Problem set:
1. In the text on getting Mario Kart DS online, what is the most friends the game lets you have?
2. How would you render this sentence from the text on getting Mario Kart DS online in Spanish: "The Nintendo WFC match option, as you might expect, is the one that you'll use when you're ready to play."
3. Can you carry the text on getting Mario Kart DS online forward, picking up right after its final sentence?

━━━━━ Selected extract ━━━━━

If you don't have access to one of the supported wireless network routers detailed on Nintendo's nintendowifi.com customer support page, then you'll need a Nintendo Wi-Fi USB Connector to get your Nintendo DS online. The connector comes with software that you'll need to install on your Windows XP-using, connected-to-the-Internet PC before plugging it in. It also ships with a USB extension lead in case your USB port is difficult to access or doesn't physically have room for the device because it's packed in tightly with other USB ports. We had no problems setting up the Wi-Fi USB Connector whatsoever, and within five minutes of ripping the box open we were using the connector's registration tool on our PC screen to grant access to the DS handheld we were using to play Mario Kart DS.
After starting up Mario Kart DS, getting online was as easy as selecting the "Nintendo WFC" option that appears on the main menu alongside the single-player and multiplayer options. The Nintendo WFC submenu includes Nintendo WFC match, friend code, and Nintendo WFC settings options, all of which warrant some explanation. The Nintendo WFC match option, as you might expect, is the one that you'll use when you're ready to play. You'll be connected to Nintendo WFC as soon as you select it and will then be able to search for opponents that fall into regional, worldwide, friends, or rivals categories. The friend code option displays the unique 12-digit string of numbers that you'll need to hand out to any friends wanting to add you to their lists, as there's no way to exchange friend codes while playing the game. And since Mario Kart DS limits you to a maximum of 36 friends, the thinking seems to be that this will be shared solely with players whom you know in real life. Worthy of note is the fact that you'll lose your friend code (and presumably your friends list along with it) if your copy of Mario Kart DS is used to play online on any Nintendo DS but your own. The WFC settings screen is where you'll search for and connect to wireless networks in your area, or it's where you'll opt to get online using the Wi-Fi USB Connector.

━━━━━ Recorded data ━━━━━

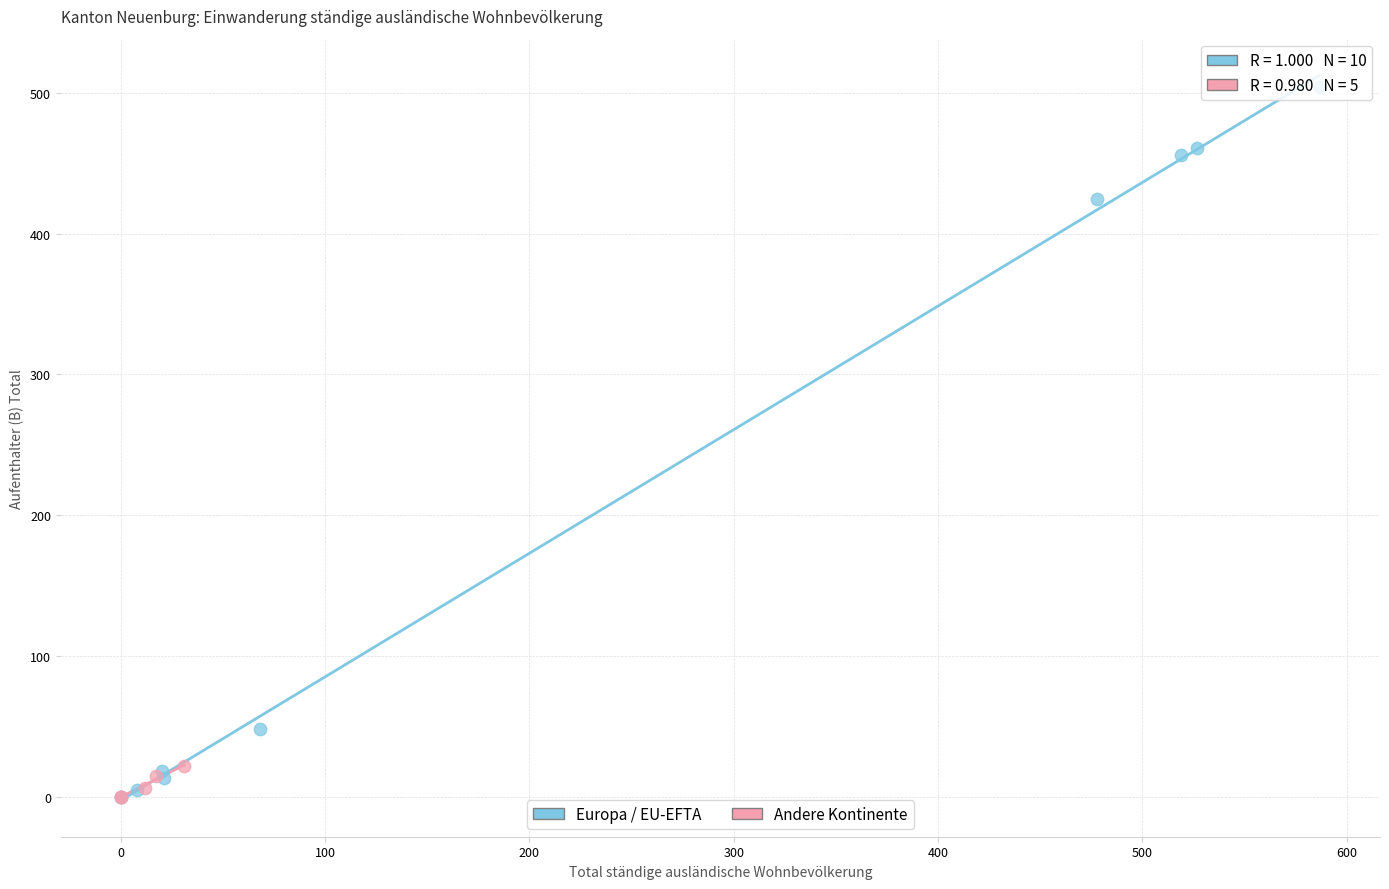

What are all the series names shown in the legend?

Europa / EU-EFTA, Andere Kontinente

━━━━━

Numbered responses:
1. 36

2. La opción Nintendo WFC match, como cabría esperar, es la que usarás cuando tengas todo preparado para jugar.

3.
When you're ready to race and have opted to search for opponents who are friends (on your list), rivals (players of similar ability), regional (in the same country), or worldwide, you'll see a screen with three empty player slots waiting to be filled. Although Mario Kart DS isn't in stores yet, it typically took us only around three minutes to get a race started with one or two opponents, although we've yet to manage a full three. Online sessions are contested over a series of four races, and every player gets to vote for which circuit he or she would like to race on next before heading to the starting line. The circuit with the most votes wins, and in the event of a tie, one of the nominated tracks is chosen at random. Points are awarded for each race, and a trophy is awarded to the overall winner at the end of the four races. One problem that we've encountered a lot, which is somewhat surprising given that we're presumably racing against Nintendo employees and other people in the games industry at this point, is that our opponents have been disconnecting as soon as they realize that it's impossible for them to win. It's conceivable, of course, that network problems are to blame for all of our disconnected opponents, but given the predictable timing of said disconnections (after we win the third consecutive race of four, for example), it seems that poor sportsmanship is more likely the cause. Part of the problem is undoubtedly that Mario Kart DS isn't set up to punish players who disconnect regularly in any way, so when you check out your opponents' stats, you can see how many wins and losses he or she's notched up--but not how many times the person has quit out of a session he or she was losing.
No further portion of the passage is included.